▶ Task directions
Type out the complete listing below word for word, without its pictures.

▶ Data to use

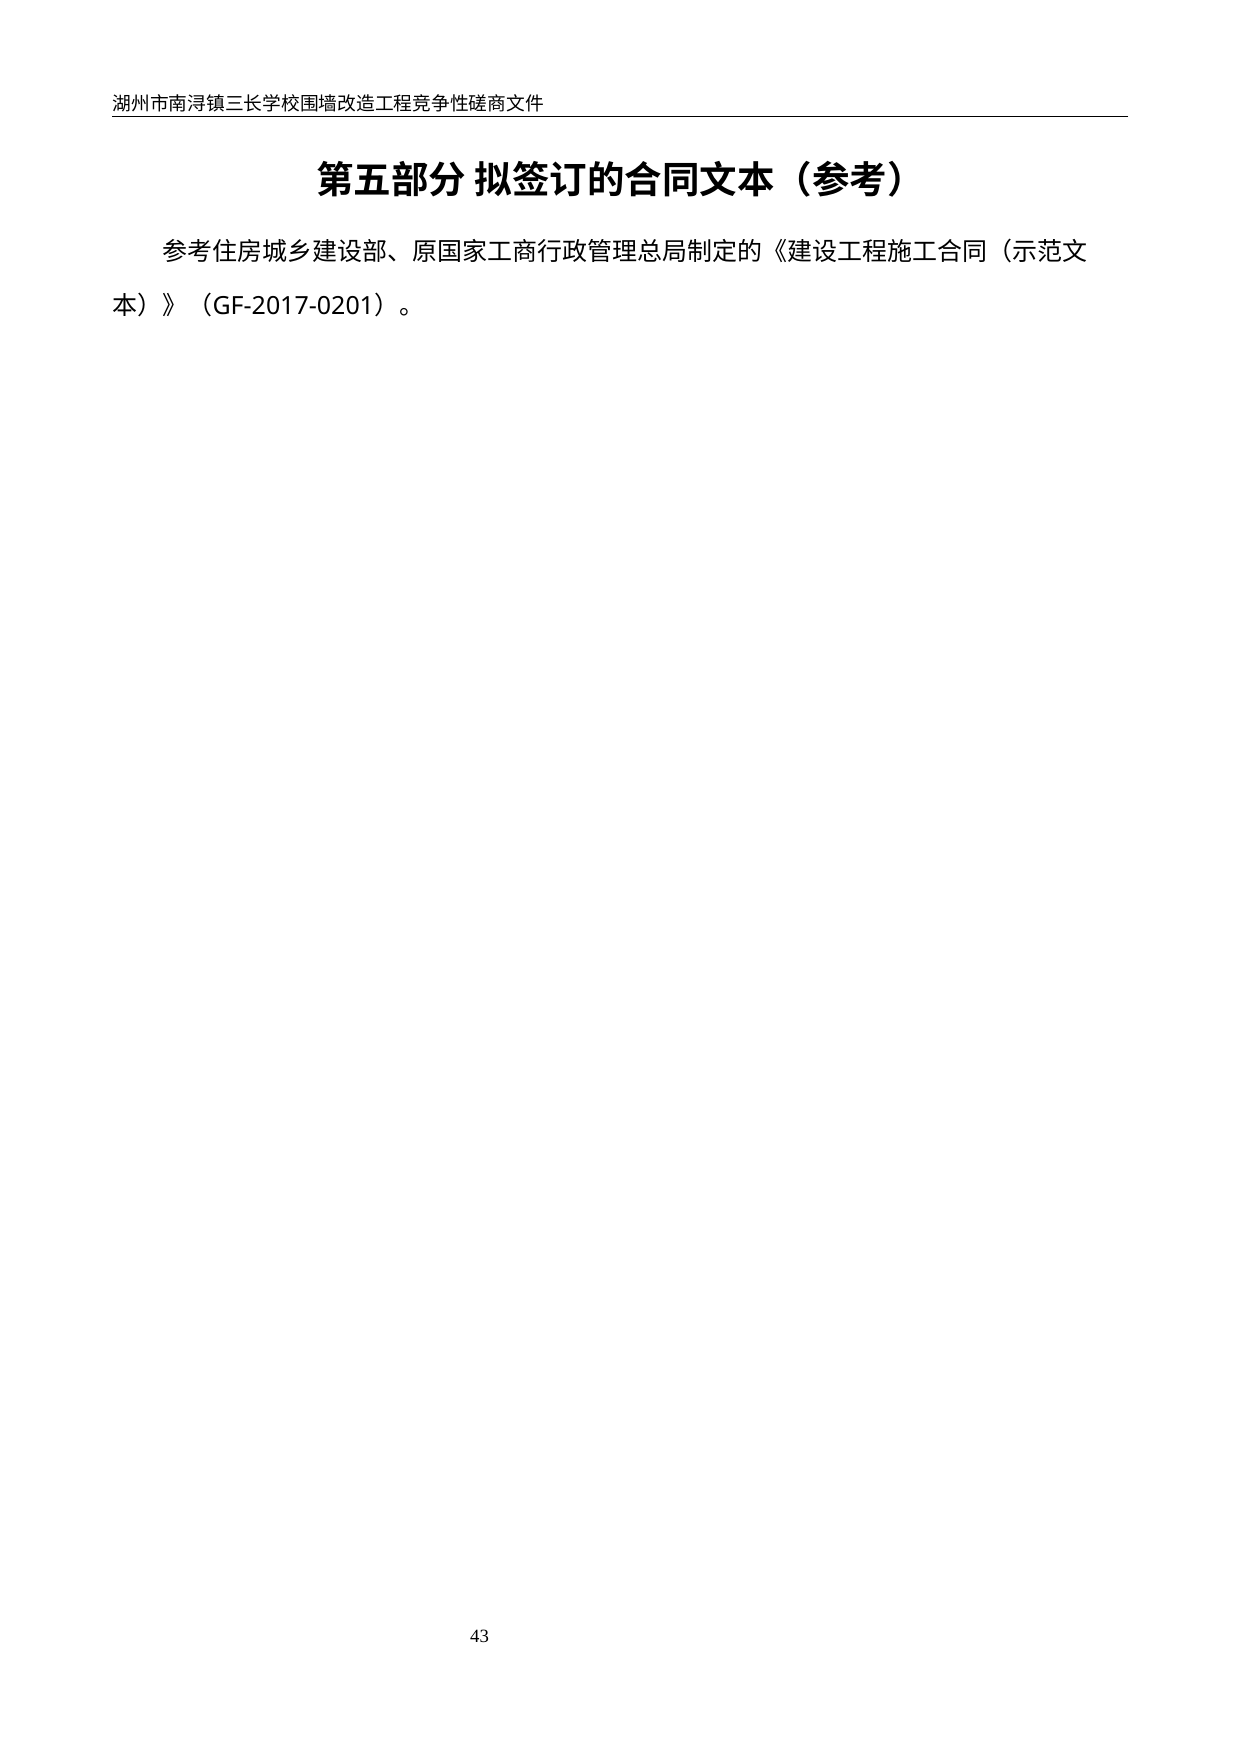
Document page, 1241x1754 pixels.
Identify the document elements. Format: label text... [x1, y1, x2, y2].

text 第五部分 拟签订的合同文本（参考） [112, 150, 1128, 204]
text 参考住房城乡建设部、原国家工商行政管理总局制定的《建设工程施工合同（示范文本）》（GF-2017-0201）。 [112, 231, 1128, 322]
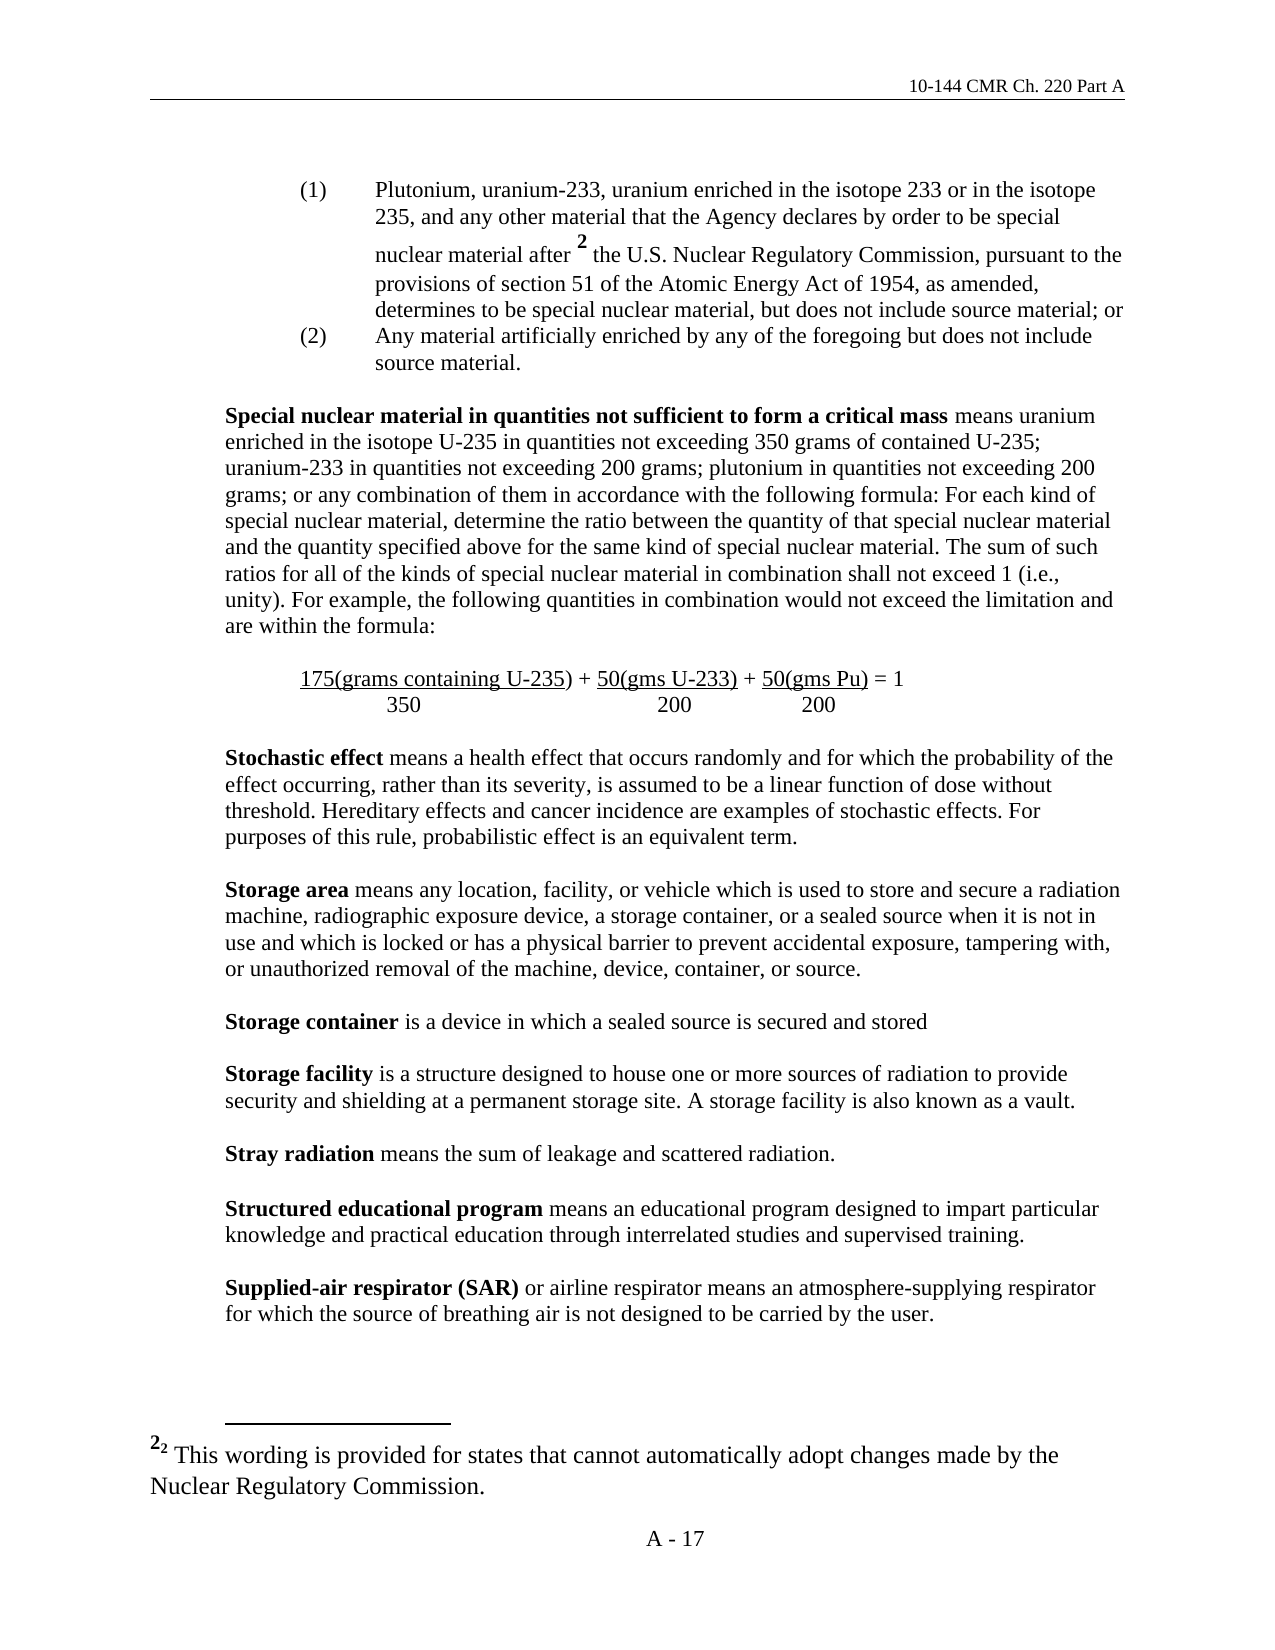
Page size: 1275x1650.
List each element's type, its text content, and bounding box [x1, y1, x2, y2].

▶ Answer for the task
Document page, 1241x1754 pixels.
Identify the document elements. Format: label text... [x1, y1, x2, y2].

text 第五部分 拟签订的合同文本（参考） [112, 150, 1128, 204]
text 参考住房城乡建设部、原国家工商行政管理总局制定的《建设工程施工合同（示范文本）》（GF-2017-0201）。 [112, 231, 1128, 322]
Page size: 1275x1650.
List each element's type, its text content, and bounding box [x1, y1, x2, y2].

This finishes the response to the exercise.